Фрагмент текста:
Главный вопрос, на который нам надо было уже тогда дать ответ, – размещать ли мечеть в Кремле? Об этом уже два года как шла дискуссия в газетах. Нам приходилось отвечать на многочисленные обращения граждан, Татарского общественного центра.
И, вы знаете, у нас со Светой Мамлеевой с этим связаны переживания сакральные, можно сказать, мистические моменты.
Мы понимали, что отвечать на этот главный вопрос в концепции необходимо. Мы все время говорили, что, конечно, было в татарской крепости пять мечетей, но мы не можем на территории федерального объекта новое строительство допустить.
А на самом деле юридически территория западной части кремля была очень странным федеральным объектом – объекты не входили в число памятников истории и культуры, культурный слой не был памятником. Понимаете? Стены, башни были, а вот отдельные объекты и сама территория как бы не были. И была щель в этом смысле, юридическая.
Мы работали ночью – Светлана рисует панораму, а я пишу текст. И вот на рассвете у меня рука сама пишет: «Необходимо возвести мечеть на территории Кремля». Я не знаю, как об этом сказать коллеге. Светлана оглядывается на меня и осторожно так говорит: «Я тебе, Фарида, боюсь сказать, у меня рука сама рисует мечеть». Мы друг на друга смотрим в полном изумлении.
Я отвечаю: «Света, у меня что-то вот так же само выходит, как под диктовку. Я сама не знаю, что это со мной. Одновременно».
И вот когда мы все это с ней выяснили, тут у нас такой прилив сил и энергии появился, как столб света. Благодать на нас нашла, мы такую эйфорию ощутили, словно воспарили. Мы этот момент вспоминаем как один из ярчайших счастливых моментов в своей жизни. Это было очень сильное переживание, ощущение чего-то очень важного и высокого. После этого мы перестали сомневаться в правильности этого решения, этого гласа народа, желающего возродить одну из пяти разрушенных мечетей на территории крепости.
– В беседе со мной Нияз Хаджиевич говорил, что он выступил против концепции Халикова и Сайярова как раз на том основании, что в ней не было мечети.

Исходные данные:
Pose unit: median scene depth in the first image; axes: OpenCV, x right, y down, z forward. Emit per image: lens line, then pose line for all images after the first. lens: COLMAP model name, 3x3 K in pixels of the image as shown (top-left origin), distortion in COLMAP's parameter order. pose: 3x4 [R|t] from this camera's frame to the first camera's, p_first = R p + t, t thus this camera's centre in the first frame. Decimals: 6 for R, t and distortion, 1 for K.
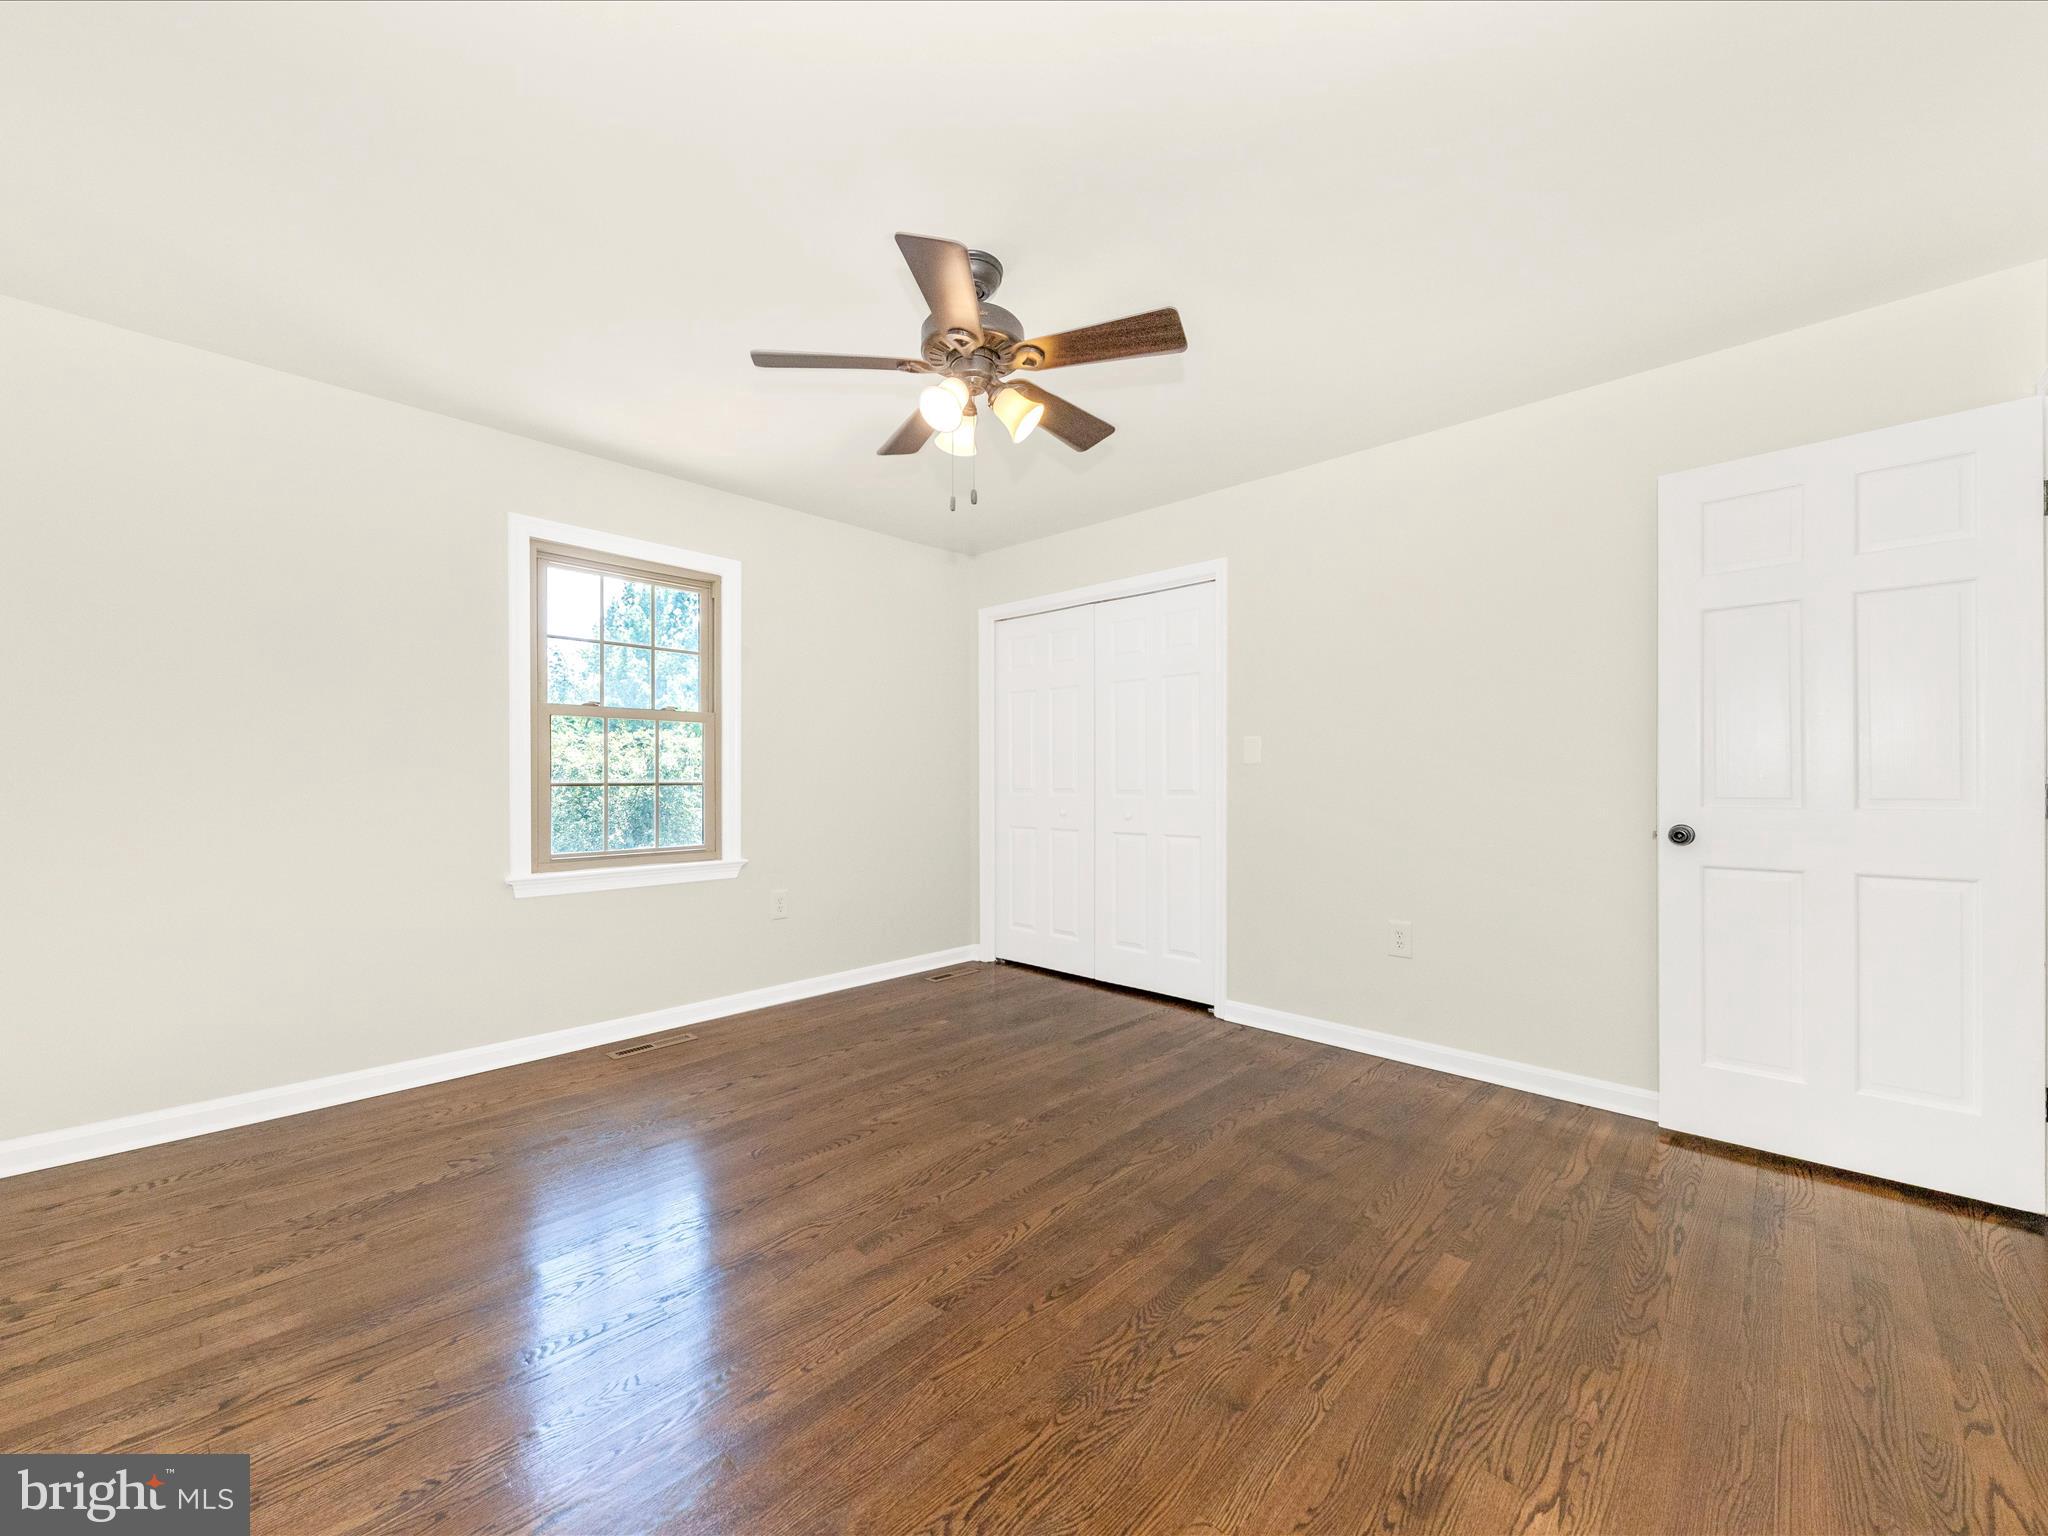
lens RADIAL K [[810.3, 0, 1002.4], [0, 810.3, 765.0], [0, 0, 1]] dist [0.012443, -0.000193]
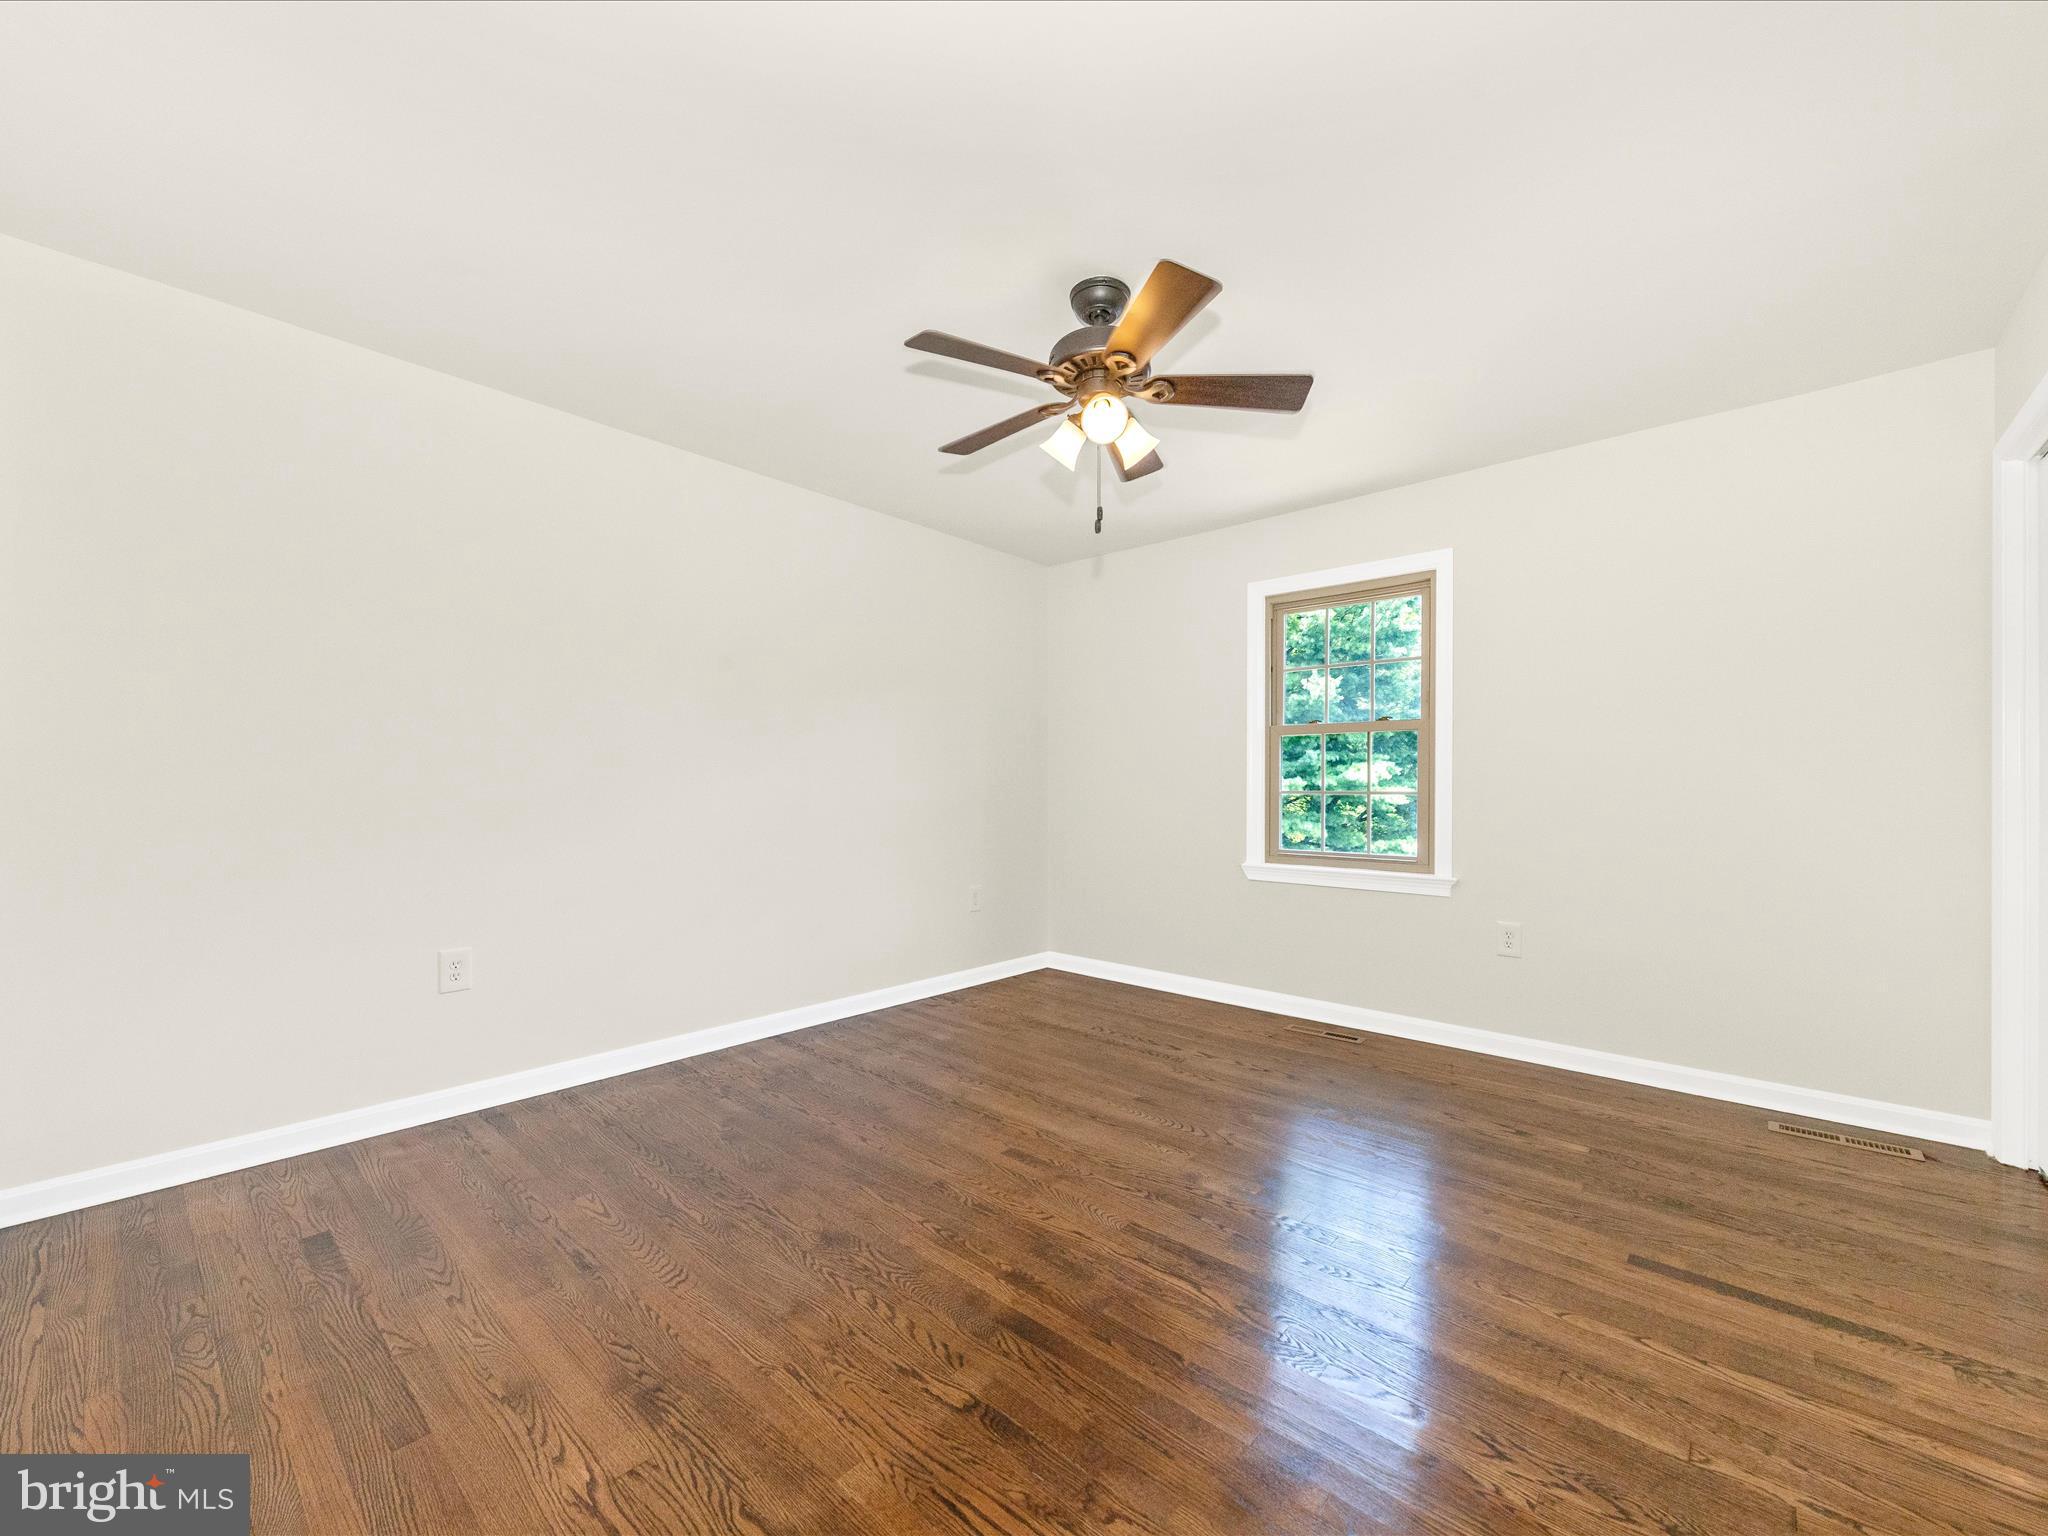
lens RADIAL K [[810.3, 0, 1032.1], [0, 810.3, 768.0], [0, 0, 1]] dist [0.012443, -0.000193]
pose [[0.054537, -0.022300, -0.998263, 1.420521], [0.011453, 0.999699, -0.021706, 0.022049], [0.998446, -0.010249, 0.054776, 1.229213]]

Что нужно сделать: Верните дословно отрывок из фрагмента текста о мечети в Кремле от слов «Главный вопрос, на» до слов «Татарского общественного центра.». Листинг никак не связан с фрагментом текста.

Ответ:
Главный вопрос, на который нам надо было уже тогда дать ответ, – размещать ли мечеть в Кремле? Об этом уже два года как шла дискуссия в газетах. Нам приходилось отвечать на многочисленные обращения граждан, Татарского общественного центра.